» **What needs to be done**
An exact retyping of all lines below is the answer; pictures do not belong in it.

Saved entries:

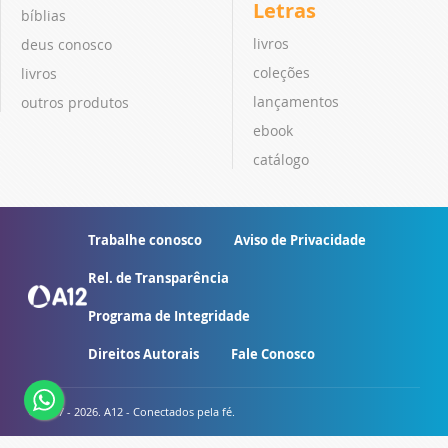
Letras
bíblias
livros
deus conosco
coleções
livros
lançamentos
outros produtos
ebook
catálogo
Trabalhe conosco
Aviso de Privacidade
Rel. de Transparência
Programa de Integridade
Direitos Autorais
Fale Conosco
© 2007 - 2026. A12 - Conectados pela fé.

» **Answer to the problem**
Letras
bíblias
livros
deus conosco
coleções
livros
lançamentos
outros produtos
ebook
catálogo
Trabalhe conosco
Aviso de Privacidade
Rel. de Transparência
Programa de Integridade
Direitos Autorais
Fale Conosco
© 2007 - 2026. A12 - Conectados pela fé.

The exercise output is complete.